En las necrológicas de estos días se alaba, con razón, su compromiso con la libertad, su coherencia, su vastísima producción periodística. Montaner era un excelente analista político, con una rara capacidad para detectar el autoritarismo antes que nadie. También, un conferenciante de primera. Jaime Suchlicki, durante muchos años director de la Cátedra Bacardí de estudios cubanos de la Universidad de Miami, decía que Carlos Alberto garantizaba lleno seguro «para varios días». A mí me acompañó en dos ocasiones, la última en la Casa de América con otro gigante, el historiador y jesuita Fernando García de Cortázar, inesperadamente fallecido el año pasado. Eran de la misma edad y pese ver el mundo con ojos distintos –escépticos y algo pesimistas, los de Carlos Alberto; católicos y confiados en el caso de Fernando– ambos compartían su firmeza frente al totalitarismo, ya fuera el de Fidel o el de ETA.

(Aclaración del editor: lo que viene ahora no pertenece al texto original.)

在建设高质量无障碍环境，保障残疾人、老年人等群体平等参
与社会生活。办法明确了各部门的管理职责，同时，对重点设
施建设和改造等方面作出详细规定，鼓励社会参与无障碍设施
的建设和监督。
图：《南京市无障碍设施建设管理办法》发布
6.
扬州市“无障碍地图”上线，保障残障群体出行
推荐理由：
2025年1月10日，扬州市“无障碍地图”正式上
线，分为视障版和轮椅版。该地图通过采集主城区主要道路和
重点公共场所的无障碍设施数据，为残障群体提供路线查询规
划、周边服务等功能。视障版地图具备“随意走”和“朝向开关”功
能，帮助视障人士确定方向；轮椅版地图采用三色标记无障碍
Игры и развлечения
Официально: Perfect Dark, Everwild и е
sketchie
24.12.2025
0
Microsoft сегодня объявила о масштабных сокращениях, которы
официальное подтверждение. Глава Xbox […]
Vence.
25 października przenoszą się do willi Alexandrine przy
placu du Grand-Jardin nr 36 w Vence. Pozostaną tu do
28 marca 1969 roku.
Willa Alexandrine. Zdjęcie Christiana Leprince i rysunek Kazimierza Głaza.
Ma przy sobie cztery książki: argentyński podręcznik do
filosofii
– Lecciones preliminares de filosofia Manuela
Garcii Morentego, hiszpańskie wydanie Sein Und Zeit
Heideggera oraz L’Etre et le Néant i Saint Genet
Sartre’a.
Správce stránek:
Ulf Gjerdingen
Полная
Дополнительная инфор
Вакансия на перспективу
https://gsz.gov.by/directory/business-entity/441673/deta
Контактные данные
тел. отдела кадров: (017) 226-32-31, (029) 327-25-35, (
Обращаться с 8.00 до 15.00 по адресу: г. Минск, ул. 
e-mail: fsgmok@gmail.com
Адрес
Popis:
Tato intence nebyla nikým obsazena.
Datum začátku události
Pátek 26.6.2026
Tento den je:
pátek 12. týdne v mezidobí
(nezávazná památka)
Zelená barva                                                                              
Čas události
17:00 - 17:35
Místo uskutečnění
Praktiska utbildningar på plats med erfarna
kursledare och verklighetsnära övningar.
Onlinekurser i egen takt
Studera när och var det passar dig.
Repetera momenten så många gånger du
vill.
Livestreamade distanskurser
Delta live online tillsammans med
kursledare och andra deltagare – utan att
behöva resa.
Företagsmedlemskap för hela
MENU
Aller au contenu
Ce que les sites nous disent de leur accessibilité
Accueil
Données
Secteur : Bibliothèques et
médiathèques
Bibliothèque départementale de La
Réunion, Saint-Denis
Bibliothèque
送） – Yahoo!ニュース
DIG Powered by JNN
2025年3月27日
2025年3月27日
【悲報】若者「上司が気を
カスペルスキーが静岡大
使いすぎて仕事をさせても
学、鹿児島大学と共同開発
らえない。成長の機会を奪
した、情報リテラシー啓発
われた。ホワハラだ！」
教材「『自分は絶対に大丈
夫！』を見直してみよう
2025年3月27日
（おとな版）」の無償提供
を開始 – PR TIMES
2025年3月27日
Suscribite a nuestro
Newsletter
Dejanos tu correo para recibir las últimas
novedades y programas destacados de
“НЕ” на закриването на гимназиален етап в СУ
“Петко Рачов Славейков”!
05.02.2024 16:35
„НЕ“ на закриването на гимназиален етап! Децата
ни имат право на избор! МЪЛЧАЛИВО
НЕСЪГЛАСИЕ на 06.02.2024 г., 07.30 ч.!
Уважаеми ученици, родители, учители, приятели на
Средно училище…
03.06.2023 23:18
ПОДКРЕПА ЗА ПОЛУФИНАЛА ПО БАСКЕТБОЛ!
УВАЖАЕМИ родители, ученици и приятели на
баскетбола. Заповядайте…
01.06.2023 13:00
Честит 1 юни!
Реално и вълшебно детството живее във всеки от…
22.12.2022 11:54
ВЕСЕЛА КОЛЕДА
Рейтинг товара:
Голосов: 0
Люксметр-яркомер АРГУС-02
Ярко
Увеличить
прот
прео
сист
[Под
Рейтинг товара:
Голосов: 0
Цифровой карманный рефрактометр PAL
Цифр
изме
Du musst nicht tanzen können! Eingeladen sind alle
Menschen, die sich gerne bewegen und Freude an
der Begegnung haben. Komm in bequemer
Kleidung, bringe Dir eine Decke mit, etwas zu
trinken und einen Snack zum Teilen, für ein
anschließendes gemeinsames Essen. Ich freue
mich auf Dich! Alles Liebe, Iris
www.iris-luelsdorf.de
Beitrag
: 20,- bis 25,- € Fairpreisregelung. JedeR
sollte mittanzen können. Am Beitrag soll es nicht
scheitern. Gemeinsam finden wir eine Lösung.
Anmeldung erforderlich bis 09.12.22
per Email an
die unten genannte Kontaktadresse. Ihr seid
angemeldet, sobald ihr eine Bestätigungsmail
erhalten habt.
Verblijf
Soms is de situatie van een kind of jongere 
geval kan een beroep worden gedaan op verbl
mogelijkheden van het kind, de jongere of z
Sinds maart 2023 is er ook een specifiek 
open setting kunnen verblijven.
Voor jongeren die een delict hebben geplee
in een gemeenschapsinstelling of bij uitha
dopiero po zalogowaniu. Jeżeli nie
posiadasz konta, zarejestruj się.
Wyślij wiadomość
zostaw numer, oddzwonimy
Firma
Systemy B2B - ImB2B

Sus últimos años de vida quedaron marcados por la una enfermedad cruel, variante del párkinson. Me lo dijo por teléfono. Yo le llamaba puntualmente por su cumpleaños y en aquella ocasión me preguntó por la Clínica Universidad de Navarra. Prometí gestionarlo. Semanas más tarde, en uno de sus viajes de vuelta a Madrid, lo recogí en Barajas y comimos juntos. Él ya se había instalado en un liberalismo radical donde la autonomía humana era absoluta y sin referente exterior alguno. El fondo de su argumentación no era nuevo; la forma, sí. Por supuesto, coherente, pero de una coherencia feroz. Se lo argumenté, me escuchó atento y respondió con su peculiar media voz: «Uría, eres un conservador camino de la reacción. Lees demasiado a Scruton». Ambos reímos con gana. Dominaba la ironía y sabía rebajar la tensión. Al final, nos despedimos con un «nos vemos pronto», pero no pudo ser. Carlos Alberto eligió, libérrimamente, el momento de morir. No lo cuestiono, quién soy yo para ello, pero eso no atenúa la pena.
Se ha ido un titán de libertad. De la estirpe de Pérez Serantes, Huber Matos, Mario Chanes o Pedro Meurice. Un hombre valiente y bueno sin ostentación. Un cubano que, como millones, jamás regresó a su patria. Descansa en paz, Carlos Alberto. Volveremos a vernos.